En réalité l’appareil toujours aux aguets de troubles sociaux potentiels n’est pas aveugle. Preuve que la psychologie des jeunes générations (380 millions de Chinois sont dans la frange d’âge de 18 à 35 ans) est au cœur des préoccupations du régime, le 15 août 2017, le Quotidien du Peuple publiait un éditorial pour décrire et dénoncer la nouvelle mode de la « culture sang 丧 文化 sang wenhua » où le caractère « sang 丧 » qui signifie « funérailles » exprime une préoccupante détresse de la jeunesse.

Profondément désabusé, le mouvement imprime un tenace sentiment de désespoir à contrecourant de la musique de puissance et d’optimisme diffusée par le « rêve nationaliste de renaissance » qui fut, avec les « caractéristiques chinoises », l’épine dorsale idéologique du 19e Congrès. Lire : La culture « Sang 丧 », entre dérision, cynisme et rébellion.

Quatre années plus tard, dans la même veine désenchantée et maussade, surgissait le mouvement « Tang Ping 躺平. – couché plat en position de planche - » dont le slogan « Je ne veux pas m’agenouiller, je ne peux pas non plus me lever. Le mieux est que je fasse la planche. 不想跪着 不能站着 只好躺着 » est une réaction au positivisme tous azimuts développé par l’appareil (lire : Le très faible enthousiasme pour la « politique des trois enfants »).
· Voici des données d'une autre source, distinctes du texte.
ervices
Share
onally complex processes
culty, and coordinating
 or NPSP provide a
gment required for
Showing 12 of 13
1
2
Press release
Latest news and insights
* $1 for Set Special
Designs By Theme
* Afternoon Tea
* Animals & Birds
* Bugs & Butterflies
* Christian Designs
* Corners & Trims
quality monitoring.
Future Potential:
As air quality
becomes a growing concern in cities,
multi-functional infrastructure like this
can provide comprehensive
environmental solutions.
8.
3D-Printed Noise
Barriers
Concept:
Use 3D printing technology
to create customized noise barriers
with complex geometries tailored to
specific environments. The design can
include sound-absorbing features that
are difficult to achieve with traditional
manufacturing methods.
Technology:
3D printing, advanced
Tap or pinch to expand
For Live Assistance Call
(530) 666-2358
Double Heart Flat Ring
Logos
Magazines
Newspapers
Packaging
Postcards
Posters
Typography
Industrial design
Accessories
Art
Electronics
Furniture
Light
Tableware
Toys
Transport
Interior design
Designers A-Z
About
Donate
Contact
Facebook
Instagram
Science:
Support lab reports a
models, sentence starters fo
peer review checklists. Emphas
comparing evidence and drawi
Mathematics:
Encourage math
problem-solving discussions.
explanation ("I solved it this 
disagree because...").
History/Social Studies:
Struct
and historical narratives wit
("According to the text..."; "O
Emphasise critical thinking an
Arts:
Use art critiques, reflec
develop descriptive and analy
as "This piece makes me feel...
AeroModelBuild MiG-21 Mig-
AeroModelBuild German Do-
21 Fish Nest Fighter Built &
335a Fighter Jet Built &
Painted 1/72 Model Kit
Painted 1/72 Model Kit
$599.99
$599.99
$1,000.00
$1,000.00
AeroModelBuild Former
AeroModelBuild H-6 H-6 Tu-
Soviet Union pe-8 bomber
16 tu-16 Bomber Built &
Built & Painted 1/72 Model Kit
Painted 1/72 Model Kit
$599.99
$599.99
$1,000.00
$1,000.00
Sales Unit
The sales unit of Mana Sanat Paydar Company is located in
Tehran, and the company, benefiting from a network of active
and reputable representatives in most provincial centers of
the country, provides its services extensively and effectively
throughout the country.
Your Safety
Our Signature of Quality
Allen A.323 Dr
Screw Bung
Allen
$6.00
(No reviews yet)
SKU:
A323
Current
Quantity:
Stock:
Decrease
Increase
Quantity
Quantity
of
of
On le voit, l’analyse qui précède dessine un paysage politique contrastant clairement avec l’apparence de cohésion générale exprimée par la propagande. Elle incite pour le moins à douter que la route vers le 20e Congrès serait sans aspérités pour la machine politique du régime.

Xi Jinping qui a en apparence resserré le Parti à sa mesure, pourrait triompher des obstacles politiques et des oppositions qui fermentent sous la surface. Mais les équilibres qu’il a construits sont vulnérables. Ayant échafaudé un pouvoir légitimé par la performance de l’appareil, à la fois impitoyablement répressif et durement concentré autour de sa personne, le moindre accident politique ou économique sérieux, le placerait en première ligne.

Note(s) :

[1Alex Payette (Phd) est co-fondateur et PDG de la société d’intelligence stratégique et de conseils Groupe Cercius. Il est titulaire d’un doctorat en politique comparée de l’université d’Ottawa (2015). Ses recherches se concentrent sur les stratégies de résilience du Parti-État chinois. Plus particulièrement, ses plus récents travaux portent sur l’évolution des processus institutionnels ainsi que sur la sélection et la formation des élites en Chine contemporaine.

[2Lire à ce sujet l’épisode du suicide en novembre 2017 du général Zhang Yang ayant laissé des traces : Suicide d’un général. La justice entre droit et morale.